The study in question is Dietary Carbohydrate restriction as the first approach in diabetes management. Critical review and evidence base. Here are my comments on the 12 points.
Point 1 is wrong. Hyper*emia is the salient feature of T2DM, where * = glucose, TG's, cholesterol, NEFAs, uric acid etc. T2DM is a disease of chronic excess.
LCHF diet → ↓ Blood glucose & ↓ fasting TG's, but ↑ PP TG's, ↑ LDL-C, ↑ LDL-P & ↑ NEFAs. ↑ PP TG's & ↑ LDL-P are strongly associated with CHD risk.
Point 2: So?
Point 3 is wrong. A caloric deficit is essential, to reverse liver & pancreas ectopic fat accumulation. See Reversing type 2 diabetes, the lecture explaining T2D progression, and how to treat it.
Point 4 is misleading. Feinman doesn't distinguish between different types of carbohydrates. Resistant starch (amylose) is beneficial. See Point 11.
Point 5 is moot. Prof. Roy Taylor found that motivation determines adherence. Prof. Roy Taylor's PSMF was adhered to. See Point 3.
Point 6 is correct. Prof. Roy Taylor's PSMF is ~1g Protein/kg Bodyweight, some ω-6 & ω-3 EFAs & veggies for fibre. See Point 3.
Point 7 is misleading. Meta-studies e.g. Siri-Tarino et al and Chowdhury et al gave null results by including LF studies, also a dairy fat study which had a RR < 1 for increasing sat fat intake.
Point 8 is irrelevant. ↑ Dietary fat → ↑ 2-4 hour PP TG's. See Ultra-high-fat (~80%) diets: The good, the bad and the ugly.
Point 9 is partly correct.

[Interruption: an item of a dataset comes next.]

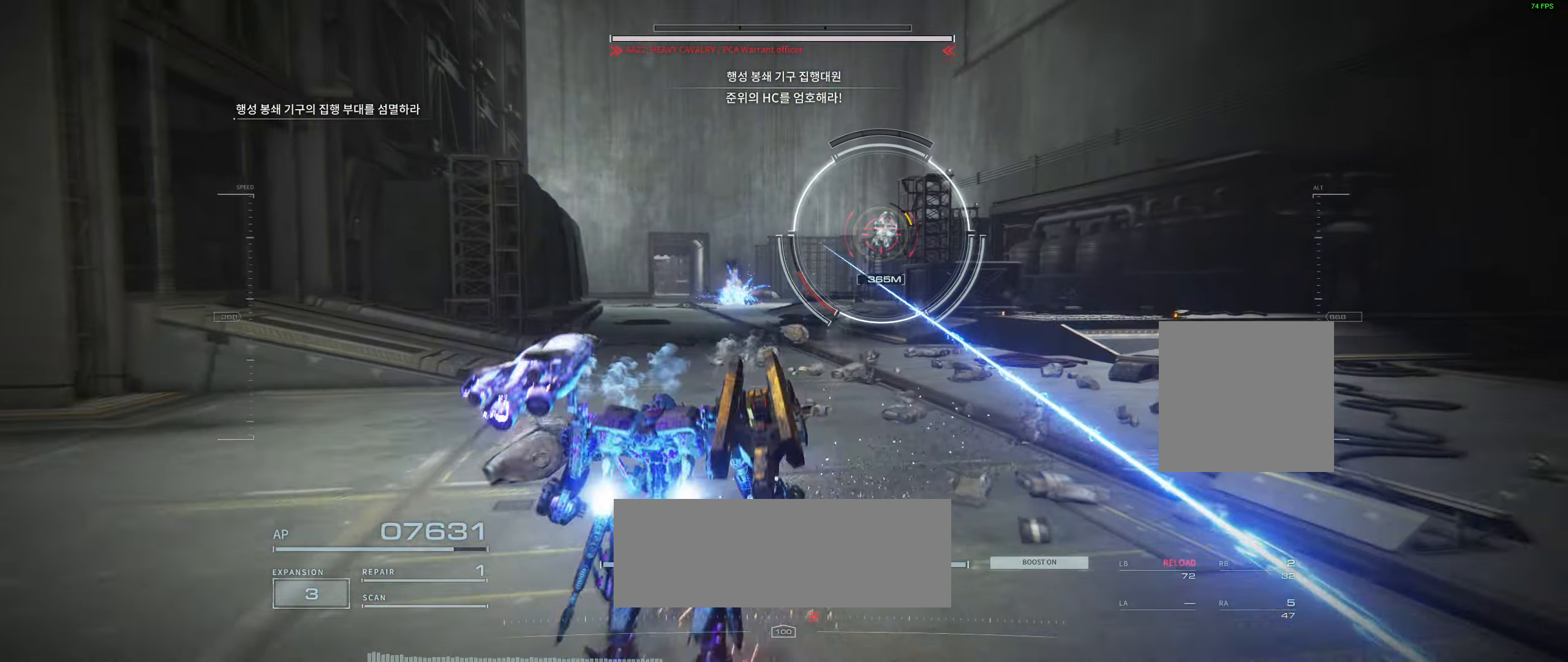
{"dt_ms": 500, "buttons": [], "left_stick": "right", "events": [[100, "left_stick", "right"]]}
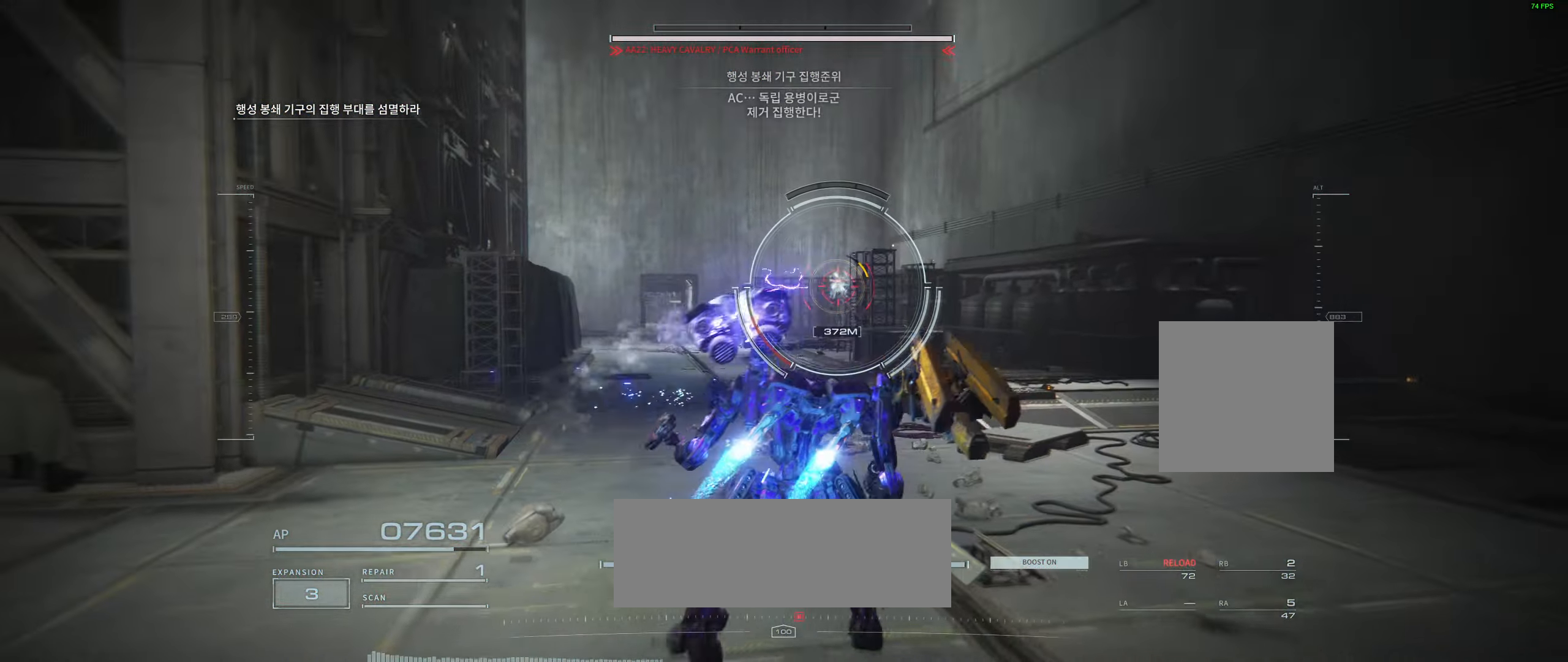
{"dt_ms": 500, "buttons": [], "left_stick": "up-right", "events": [[183, "left_stick", "up-right"]]}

Microvascular, yes. Macrovascular, no. See Point 8.
Point 10 is mostly irrelevant. See Point 8.
Point 11 ignores results obtained with high-starch diets, where the starch is mostly amylose. See From Table to Able: Combating Disabling Diseases with Food.
Point 12 is misleading. The low-carbohydrate part is fine & dandy. It's the high-fat part that can be the problem. See Point 8.